Là ça n'engage que moi et je ne sais pas si tu es concernée, mais je pense aussi que la tentation du déni n'est jamais loin, surtout quand on a grandi dans un milieu plus ou moins élitiste, où la réussite sociale est (sur)valorisée. Au delà de la négation pure et simple du diagnostique, le déni peut prendre des formes plus subtiles, du genre : "Ok je suis autiste mais je peux tout faire comme les autres (ou presque)" ; ou bien "L'autisme c'est quelque chose de glamour" ; ou encore : "L'autisme ce n'est pas vraiment un handicap mais ce n'est qu'une différence comme tant d'autres etc. blablabla".

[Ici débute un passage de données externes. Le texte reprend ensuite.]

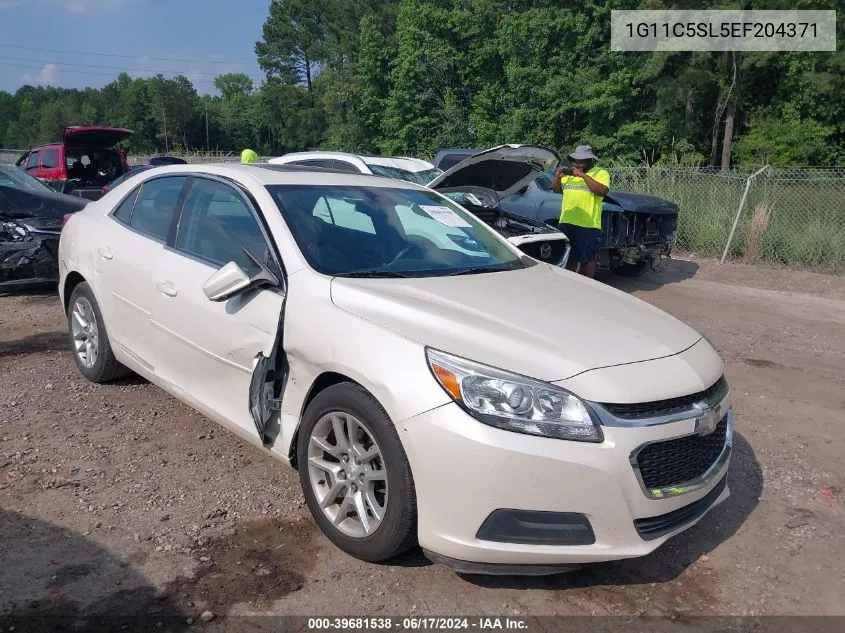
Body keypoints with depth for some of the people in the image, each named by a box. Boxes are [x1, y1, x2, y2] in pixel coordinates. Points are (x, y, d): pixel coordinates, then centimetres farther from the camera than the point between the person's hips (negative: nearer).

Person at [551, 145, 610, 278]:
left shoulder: (601, 173, 0)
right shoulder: (570, 173, 17)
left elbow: (602, 191, -17)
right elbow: (556, 189, 18)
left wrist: (583, 175, -19)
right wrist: (557, 177, -3)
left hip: (588, 225, -5)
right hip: (566, 222, 5)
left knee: (587, 259, 2)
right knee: (569, 258, 14)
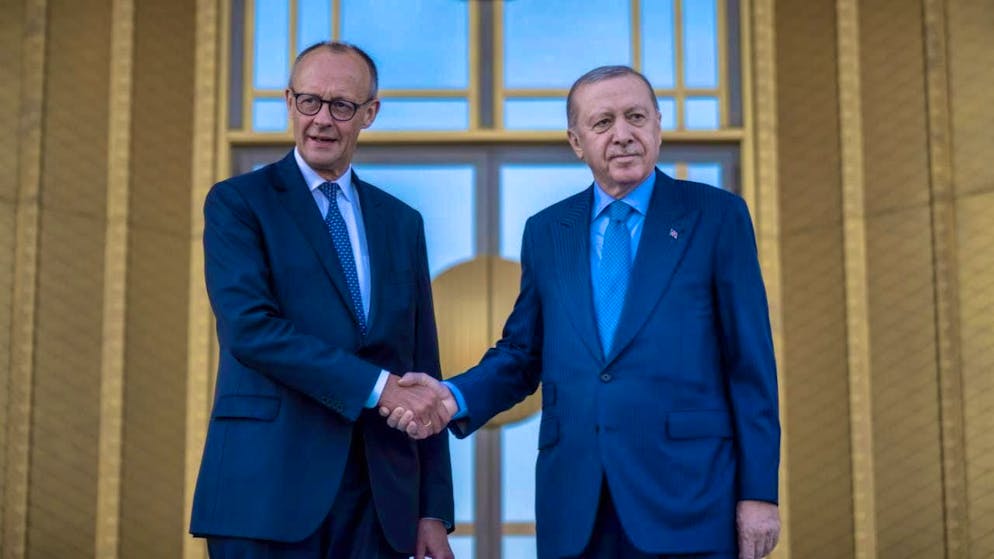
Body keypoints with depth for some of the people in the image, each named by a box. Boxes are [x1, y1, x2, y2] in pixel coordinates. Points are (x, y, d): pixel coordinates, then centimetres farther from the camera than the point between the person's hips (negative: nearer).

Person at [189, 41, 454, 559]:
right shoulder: (237, 202, 1)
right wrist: (377, 387, -19)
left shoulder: (402, 222, 14)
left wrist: (434, 511, 7)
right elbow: (250, 327, -14)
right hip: (268, 492, -4)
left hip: (381, 497, 4)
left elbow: (422, 369, 12)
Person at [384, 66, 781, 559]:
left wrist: (759, 492, -5)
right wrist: (456, 397, -5)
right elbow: (521, 354, 14)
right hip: (573, 508, 3)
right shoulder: (546, 231, 10)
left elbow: (750, 363, -2)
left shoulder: (716, 216, 0)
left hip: (687, 499, -3)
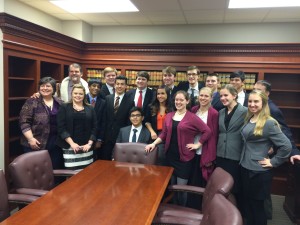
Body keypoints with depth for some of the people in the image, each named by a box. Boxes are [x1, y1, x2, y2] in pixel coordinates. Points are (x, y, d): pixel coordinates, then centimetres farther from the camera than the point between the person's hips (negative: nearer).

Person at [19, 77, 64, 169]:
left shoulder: (60, 103, 7)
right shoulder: (32, 102, -5)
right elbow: (24, 122, -9)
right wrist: (30, 139, -17)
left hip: (56, 144, 4)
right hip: (37, 144, -4)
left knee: (56, 169, 11)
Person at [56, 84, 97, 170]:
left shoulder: (90, 109, 11)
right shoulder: (64, 107, 4)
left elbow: (94, 127, 7)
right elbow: (61, 128, -4)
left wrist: (89, 143, -6)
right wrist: (72, 143, -12)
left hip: (86, 147, 2)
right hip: (70, 146, -2)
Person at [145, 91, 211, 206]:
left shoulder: (192, 117, -9)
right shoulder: (169, 116, 6)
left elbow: (207, 131, -10)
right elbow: (164, 134, 9)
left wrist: (197, 144, -9)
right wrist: (154, 143, -2)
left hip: (184, 157, -5)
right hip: (170, 155, 5)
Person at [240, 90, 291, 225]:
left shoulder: (269, 123, -18)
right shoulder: (248, 120, 5)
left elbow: (286, 146, -19)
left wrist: (273, 162, -13)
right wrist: (243, 161, 11)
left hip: (259, 171, -7)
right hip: (245, 168, 7)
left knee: (257, 205, 8)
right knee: (247, 203, 19)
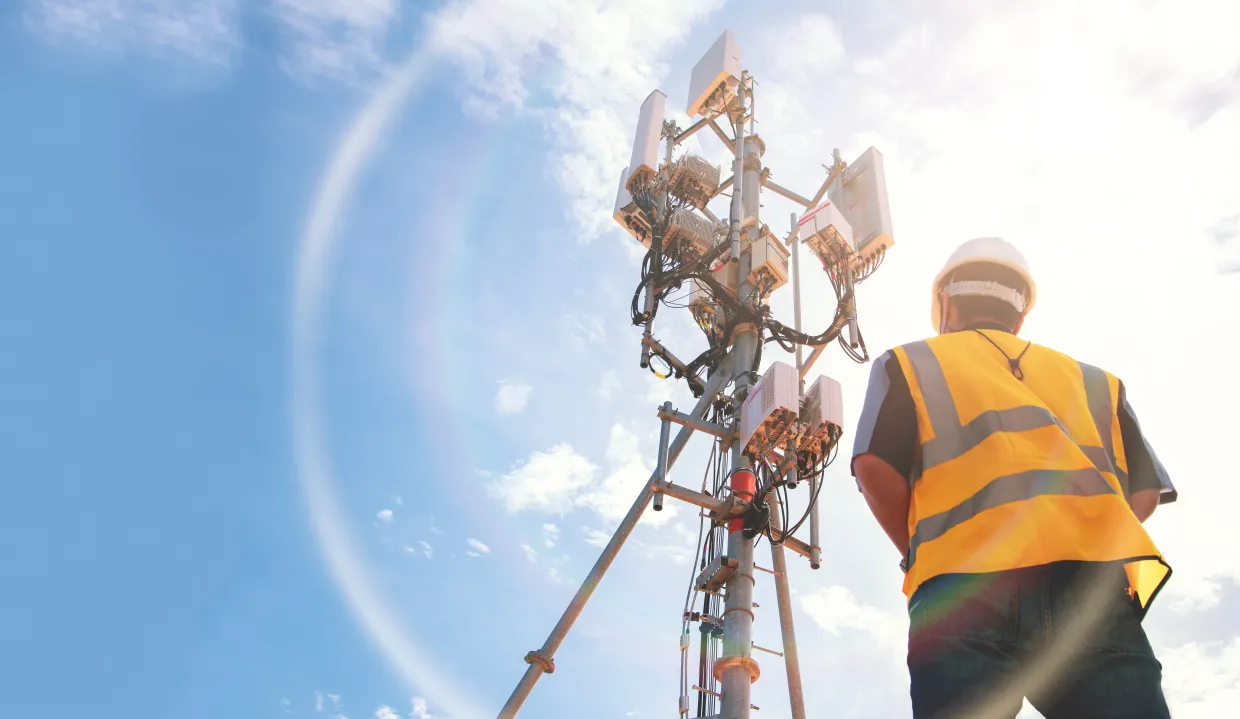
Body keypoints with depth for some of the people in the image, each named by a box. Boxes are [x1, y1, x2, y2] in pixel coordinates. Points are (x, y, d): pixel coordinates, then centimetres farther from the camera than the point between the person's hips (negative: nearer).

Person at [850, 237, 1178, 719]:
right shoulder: (1091, 380, 31)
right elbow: (1145, 492, 18)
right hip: (1091, 583, 3)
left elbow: (874, 467, 4)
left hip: (964, 584, -3)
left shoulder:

En tout cas comme d'autres l'ont déjà dit, le voyage ne semble pas en totale contradiction avec le TSA (cf. Josef Schovanec et ses récits de personnes autistes en voyage). Pour la petite histoire lorsque j'avais la vingtaine j'ai voyagé seule au Proche Orient, et ensuite j'ai toujours beaucoup voyagé. Par contre j'ai vécu mon dernier déménagement comme un véritable cataclysme et 5 mois plus tard je ne m'en suis pas encore remise.
Diagnostiquée TSA

Clovis
Forcené
Messages : 510
Enregistré le : samedi 2 mai 2009 à 20:36
Localisation : Ouest

Re: Autisme et crainte du changement, routines et sarcasme

#26 Message par Clovis » dimanche 16 juin 2019 à 18:53

Ton message me touche beaucoup Gianna.

Ces difficultés qu'on voudrait nier après avoir travaillé si dur à les résoudre et à les cacher mais qui malgré tout vous reviennent sans cesse en pleine figure... C'est à désespérer. Je crois pourtant avoir fait beaucoup pour y croire, ne pas sombrer dans l'aigreur, la misanthropie ou la haine de moi...

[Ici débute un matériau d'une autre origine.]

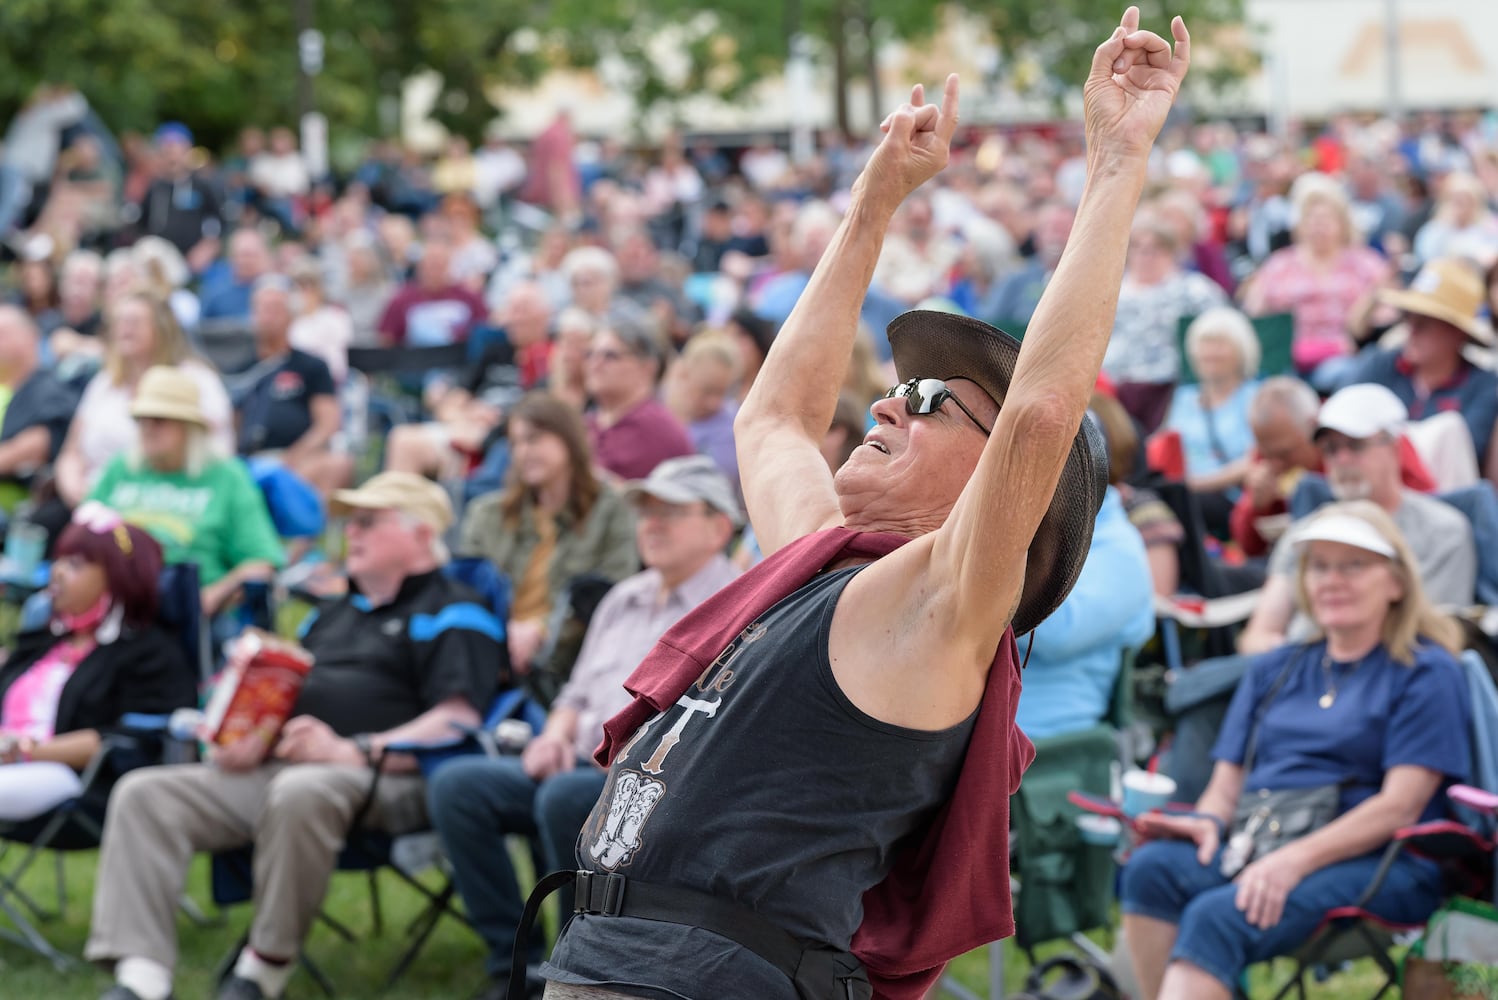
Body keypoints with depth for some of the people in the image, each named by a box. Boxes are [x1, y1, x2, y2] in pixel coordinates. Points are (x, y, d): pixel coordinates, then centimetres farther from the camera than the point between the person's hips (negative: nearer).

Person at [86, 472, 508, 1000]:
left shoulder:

Je crains parfois d'en devenir vraiment fou, de ne plus arriver à tenir le masque, de sombrer pour de bon. C'est ce qui ma fait franchir le pas de la démarche diagnostic.
Pré-diagnostic va dans le sens du TSA, en attente restitution bilan psychomoteur et sensoriel, rendez-vous psychiatre en janvier 2020.

Gianna
Fidèle
Messages : 131
Enregistré le : jeudi 31 août 2017 à 23:43

Re: Autisme et crainte du changement, routines et sarcasme

#27 Message par Gianna » lundi 17 juin 2019 à 0:06

Courage Clovis, tiens bon, de ces luttes intérieures je trouve qu'on apprend aussi beaucoup, même si parfois en apparence on ne faisait que tourner en rond. C'est pas la peine de culpabiliser en plus de ça :kiss:
Diagnostiquée TSA

Avatar du membre
lulamae
Forcené
Messages : 3250
Enregistré le : dimanche 25 février 2018 à 15:10
Localisation : Nantes (44)

Re: Autisme et crainte du changement, routines et sarcasme

#28 Message par lulamae » lundi 17 juin 2019 à 0:28

Clovis a écrit : Je crains parfois d'en devenir vraiment fou, de ne plus arriver à tenir le masque, de sombrer pour de bon. C'est ce qui ma fait franchir le pas de la démarche diagnostic.
Même combat… Mais c'est pire depuis que j'ai eu les bilans neuro-psychologiques. Avant je n'avais pas du tout conscience de me perdre, porter un masque, etc... J'ai vécu dans une totale cécité mentale sur mon fonctionnement, à peine si je me sentais "habiter" en moi, je guettais tout à l'extérieur pour essayer de savoir "ce" (ou "qui") j'étais. Et évidemment je me laissais raconter n'importe quoi sur moi.
Cela alternait toutefois avec des moments de lucidité aiguë, mais toujours un peu à côté de la plaque. Franchement, j'ai l'impression de démarrer ma vie, d'avoir encore deux ans d'âge mental. :innocent:
Et ça crée un grand décalage avec mon âge réel, ça aussi, j'ai du mal à le vivre, je me sens ridicule.
Diagnostic au C3RP (Sainte Anne) le 31/07/2019 : indication d'autisme de haut niveau.

"We're all in the gutter, but some of us look at the stars." Oscar Wilde.